■ **Consigna A**
Responde a estas preguntas según el texto sobre el rigor mortis, cada respuesta en su línea y con la misma marca.
(i) ¿En qué capítulo se interrumpe la escritura?
(ii) ¿En qué hospital trabaja Luis Salas como médico traumatólogo?
(iii) ¿Cuántos grados por hora se enfría un cadáver en circunstancias ambientales medias?
■ **Consigna B**
Escribe la continuación del texto sobre el rigor mortis a partir de su última frase.

■ **Texto proporcionado**
================================
Duda sobre el rigor mortis. Maldición. Eso me interrumpe la escritura hacia la mitad del capítulo undécimo. Tengo un cadáver en circunstancias determinadas, e ignoro con exactitud lo que en tales circunstancias tarda en enfriarse del todo y ponerse rígido. Se trata sólo de un par de líneas, pero las cosas hay que hacerlas bien. O intentarlo. Y la memoria no me ayuda. La mayor parte de los muertos que toqué en otros tiempos estaban demasiado fríos o demasiado calientes. Y tampoco iba yo mirando el reloj con esas cosas. Cronometrando rigores. Así que echo mano de otro viejo amigo (hay que tenerlos hasta en el infierno, decía mi abuelo): Luis Salas, navegante veterano y como segunda opción médico traumatólogo del hospital de La Arrixaca de Murcia, me cuenta cosas interesantes que anoto con aplicación de alumno. En circunstancias ambientales medias, un cadáver se enfría a razón de uno o dos grados cada hora, y adquiere la rigidez después de siete u ocho horas. Con eso me vale, le digo. Resuelto. Ya puedo escribir mi par de líneas sin que luego un lector que sepa del asunto (siempre hay muchos que saben más de cualquier cosa, escribas de lo que escribas), me señale esas líneas con el dedo. Decidido: mi muerto no estará rígido. Será un cadáver todavía flexible, por decirlo de algún modo. Y tibio.
================================
■ **Material aportado**
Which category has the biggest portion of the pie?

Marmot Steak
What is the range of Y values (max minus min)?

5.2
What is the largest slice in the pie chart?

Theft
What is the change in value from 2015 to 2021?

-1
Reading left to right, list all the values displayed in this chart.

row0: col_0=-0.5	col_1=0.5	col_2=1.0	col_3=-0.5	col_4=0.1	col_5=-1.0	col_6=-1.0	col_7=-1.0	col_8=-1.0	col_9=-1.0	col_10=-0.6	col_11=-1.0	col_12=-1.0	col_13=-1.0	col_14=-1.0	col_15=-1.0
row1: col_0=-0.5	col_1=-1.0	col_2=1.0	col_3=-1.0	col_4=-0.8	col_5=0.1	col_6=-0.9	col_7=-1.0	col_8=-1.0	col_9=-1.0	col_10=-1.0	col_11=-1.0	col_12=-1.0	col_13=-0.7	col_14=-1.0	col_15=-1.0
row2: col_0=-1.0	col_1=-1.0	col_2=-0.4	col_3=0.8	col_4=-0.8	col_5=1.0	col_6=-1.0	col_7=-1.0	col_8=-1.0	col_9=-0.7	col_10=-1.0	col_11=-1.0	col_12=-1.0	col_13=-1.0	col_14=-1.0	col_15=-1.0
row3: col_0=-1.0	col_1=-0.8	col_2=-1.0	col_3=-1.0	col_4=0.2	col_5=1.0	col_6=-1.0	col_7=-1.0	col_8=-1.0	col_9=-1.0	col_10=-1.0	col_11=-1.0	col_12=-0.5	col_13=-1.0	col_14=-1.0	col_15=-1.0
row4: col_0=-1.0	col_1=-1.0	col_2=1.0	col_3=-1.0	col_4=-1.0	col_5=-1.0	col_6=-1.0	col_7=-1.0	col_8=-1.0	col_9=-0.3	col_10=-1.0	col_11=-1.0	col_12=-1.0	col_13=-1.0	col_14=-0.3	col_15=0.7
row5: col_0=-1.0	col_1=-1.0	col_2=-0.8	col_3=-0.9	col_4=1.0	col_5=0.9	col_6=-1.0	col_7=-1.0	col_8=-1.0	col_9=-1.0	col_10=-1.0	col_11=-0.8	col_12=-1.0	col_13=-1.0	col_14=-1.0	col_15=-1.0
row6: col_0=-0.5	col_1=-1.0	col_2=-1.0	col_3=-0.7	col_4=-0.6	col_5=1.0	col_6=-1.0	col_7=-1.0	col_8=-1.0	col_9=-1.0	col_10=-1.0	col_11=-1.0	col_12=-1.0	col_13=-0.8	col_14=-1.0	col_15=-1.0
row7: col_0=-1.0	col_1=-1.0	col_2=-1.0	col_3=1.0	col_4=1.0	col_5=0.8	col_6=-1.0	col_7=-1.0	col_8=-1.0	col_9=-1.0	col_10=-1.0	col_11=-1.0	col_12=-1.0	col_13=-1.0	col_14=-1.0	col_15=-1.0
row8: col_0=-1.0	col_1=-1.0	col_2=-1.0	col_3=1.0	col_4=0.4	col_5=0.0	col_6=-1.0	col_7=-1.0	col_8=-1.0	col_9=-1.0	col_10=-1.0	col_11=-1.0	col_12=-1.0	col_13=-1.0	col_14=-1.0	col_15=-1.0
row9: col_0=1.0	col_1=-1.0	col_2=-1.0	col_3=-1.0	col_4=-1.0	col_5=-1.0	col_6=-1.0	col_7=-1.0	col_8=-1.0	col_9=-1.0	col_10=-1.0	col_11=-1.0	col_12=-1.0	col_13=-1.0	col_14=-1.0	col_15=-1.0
================================
■ **Respuesta escrita A**
(i) En el capítulo undécimo.
(ii) En el hospital de La Arrixaca de Murcia.
(iii) Uno o dos grados cada hora.

■ **Respuesta escrita B**
Una entre mil (dudas)

Subrayo un comentario de Max que me parece dudoso: “He vivido bien, con el dinero de otros. Sin llegar a odiarlos, ni tampoco a despreciarlos más de lo preciso. No ha sido, en resumen, una mala vida”. Flojo, tal vez. O insuficiente. Diría. La idea vale, pero la expresión no revela lo que hay debajo. O lo que quiero que haya. Debo mejorarlo, de algún modo. O bien tacharlo, olvidarlo y escribirlo de nuevo. El rotulador de tachar en negro es el mejor amigo del novelista, después del perro. A veces, incluso antes. Aunque hasta la corrección final del texto, o las correcciones (ésa sí que es la parte dura de verdad, cuando llegas a odiar tu propia novela),  aún queden varios meses. De momento, lo dejaré enfriar unos días. Ningún texto debe servirse caliente. La cosa queda en el manuscrito con nota al margen. Ojo con esto. Peligro, minas.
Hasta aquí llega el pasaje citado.